Hypertension-Mediated Left Ventricular Hypertrophy: From Hemodynamic Load to Myocardial Disease
D. Bennani *
Cardiology Department, Ibn Rochd University Hospital, Casablanca, Morocco.
B. Lahkim
Cardiology Department, Ibn Rochd University Hospital, Casablanca, Morocco.
A. Zouad
Cardiology Department, Ibn Rochd University Hospital, Casablanca, Morocco.
M. Joubair
Cardiology Department, Ibn Rochd University Hospital, Casablanca, Morocco.
L. Afendi
Cardiology Department, Ibn Rochd University Hospital, Casablanca, Morocco.
M. Haboub
Cardiology Department, Ibn Rochd University Hospital, Casablanca, Morocco.
A. Drighil
Cardiology Department, Ibn Rochd University Hospital, Casablanca, Morocco.
*Author to whom correspondence should be addressed.
Abstract
Background: Left ventricular hypertrophy due to hypertension (LVH) is one of the most important cardiac manifestations of chronic hypertension and is strongly associated with heart failure, atrial fibrillation, stroke, and death. While traditionally thought of as an adaptive response to an increase in afterload, recent advances in the understanding of LVH suggest that this condition is a composite myocardial phenotype resulting from several processes, including fibrosis, impaired microvascular function, activation of the neuro-hormonal axis (e.g., catecholamines, renin-angiotensin-aldosterone systems), metabolic stress, as well as co-morbidity of cardiorenal syndrome.
Objectives: The purpose of this literature review is to provide an organized clinical approach to the epidemiology, pathophysiology, phenotyping, diagnostic evaluation/prognosis, and current treatment of hypertensive left ventricular hypertrophy, specifically, left ventricular hypertrophy.
Methodology: This review draws on global guidelines for hypertension, cardiac imaging, major longitudinally studied cohorts, randomized control studies for antihypertensive treatments, and select existing reviews/meta-analyses pertaining to hypertensive heart disease/reverse remodeling.
Main Findings: Current evidence shows that hypertensive LVH is a continuum that spans all stages, from an early concentric remodeling phase to a diffuse fibrosis phase, and has all of the following end-points: atrial dysfunction, arrhythmias, heart failure, and death. The ECG provides prognostic information but has limited predictive value; echocardiography is the primary method of assessing the patient's geometry and how the patient functions with their condition, while cardiac MRI is useful for providing information when the phenotype is atypical, presents with severe symptoms, or when the diagnosis is not known.

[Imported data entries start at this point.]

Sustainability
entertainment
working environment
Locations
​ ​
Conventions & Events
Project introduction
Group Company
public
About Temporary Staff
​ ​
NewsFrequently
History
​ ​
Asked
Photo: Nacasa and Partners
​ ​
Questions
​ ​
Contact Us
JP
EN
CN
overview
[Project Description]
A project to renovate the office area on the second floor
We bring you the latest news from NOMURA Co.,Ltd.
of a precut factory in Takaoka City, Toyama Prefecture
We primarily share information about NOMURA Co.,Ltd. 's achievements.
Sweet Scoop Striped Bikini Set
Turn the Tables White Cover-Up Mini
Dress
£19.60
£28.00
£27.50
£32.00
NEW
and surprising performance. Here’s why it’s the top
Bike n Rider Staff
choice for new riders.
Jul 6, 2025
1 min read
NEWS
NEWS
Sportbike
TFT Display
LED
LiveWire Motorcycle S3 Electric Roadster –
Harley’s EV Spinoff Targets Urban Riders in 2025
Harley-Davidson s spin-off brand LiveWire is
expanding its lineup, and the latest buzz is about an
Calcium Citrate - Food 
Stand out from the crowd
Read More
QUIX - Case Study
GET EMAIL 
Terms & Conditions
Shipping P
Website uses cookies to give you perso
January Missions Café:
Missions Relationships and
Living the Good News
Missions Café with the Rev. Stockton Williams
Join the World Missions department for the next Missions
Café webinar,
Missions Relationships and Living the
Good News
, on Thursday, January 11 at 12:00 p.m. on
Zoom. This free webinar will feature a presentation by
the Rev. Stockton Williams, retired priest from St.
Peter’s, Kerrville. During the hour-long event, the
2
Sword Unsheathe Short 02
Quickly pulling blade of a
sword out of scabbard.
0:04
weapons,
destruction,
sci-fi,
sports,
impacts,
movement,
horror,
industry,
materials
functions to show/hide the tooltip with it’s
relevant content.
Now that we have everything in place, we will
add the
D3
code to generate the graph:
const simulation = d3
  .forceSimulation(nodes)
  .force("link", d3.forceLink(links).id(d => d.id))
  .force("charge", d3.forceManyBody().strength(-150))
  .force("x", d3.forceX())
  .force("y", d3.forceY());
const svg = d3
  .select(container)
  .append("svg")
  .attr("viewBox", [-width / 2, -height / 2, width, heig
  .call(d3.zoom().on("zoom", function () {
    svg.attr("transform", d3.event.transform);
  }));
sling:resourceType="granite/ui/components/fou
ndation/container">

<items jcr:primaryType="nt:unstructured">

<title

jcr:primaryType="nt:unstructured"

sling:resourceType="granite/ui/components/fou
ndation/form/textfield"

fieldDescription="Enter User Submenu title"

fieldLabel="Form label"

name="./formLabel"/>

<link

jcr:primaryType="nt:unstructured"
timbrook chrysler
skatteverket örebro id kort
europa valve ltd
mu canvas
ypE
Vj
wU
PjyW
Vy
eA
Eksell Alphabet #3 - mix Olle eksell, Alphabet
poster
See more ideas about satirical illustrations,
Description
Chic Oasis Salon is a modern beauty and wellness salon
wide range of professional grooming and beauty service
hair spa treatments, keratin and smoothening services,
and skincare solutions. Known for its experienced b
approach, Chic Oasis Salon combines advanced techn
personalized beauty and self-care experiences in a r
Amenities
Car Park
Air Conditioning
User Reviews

The primary focus of treatment (ie, reversing LVH) continues to be controlled blood pressure (BP) combined with weight, kidney dysfunction, and Obstructive Sleep Apnea.
Conclusion: LVH should be seen as a target organ damage that can be modified rather than as a static imaging diagnosis. In other words, LVH should lead to precise phenotyping (BP), broader cardiometabolic assessments, and treatments directed not just towards lowering BP, but precluding future progression to heart failure and arrhythmia.
Keywords: Hypertensive heart disease, cardiac remodeling, target organ damage, echocardiography, cardiac magnetic resonance, reverse remodeling, heart failure with preserved ejection fraction.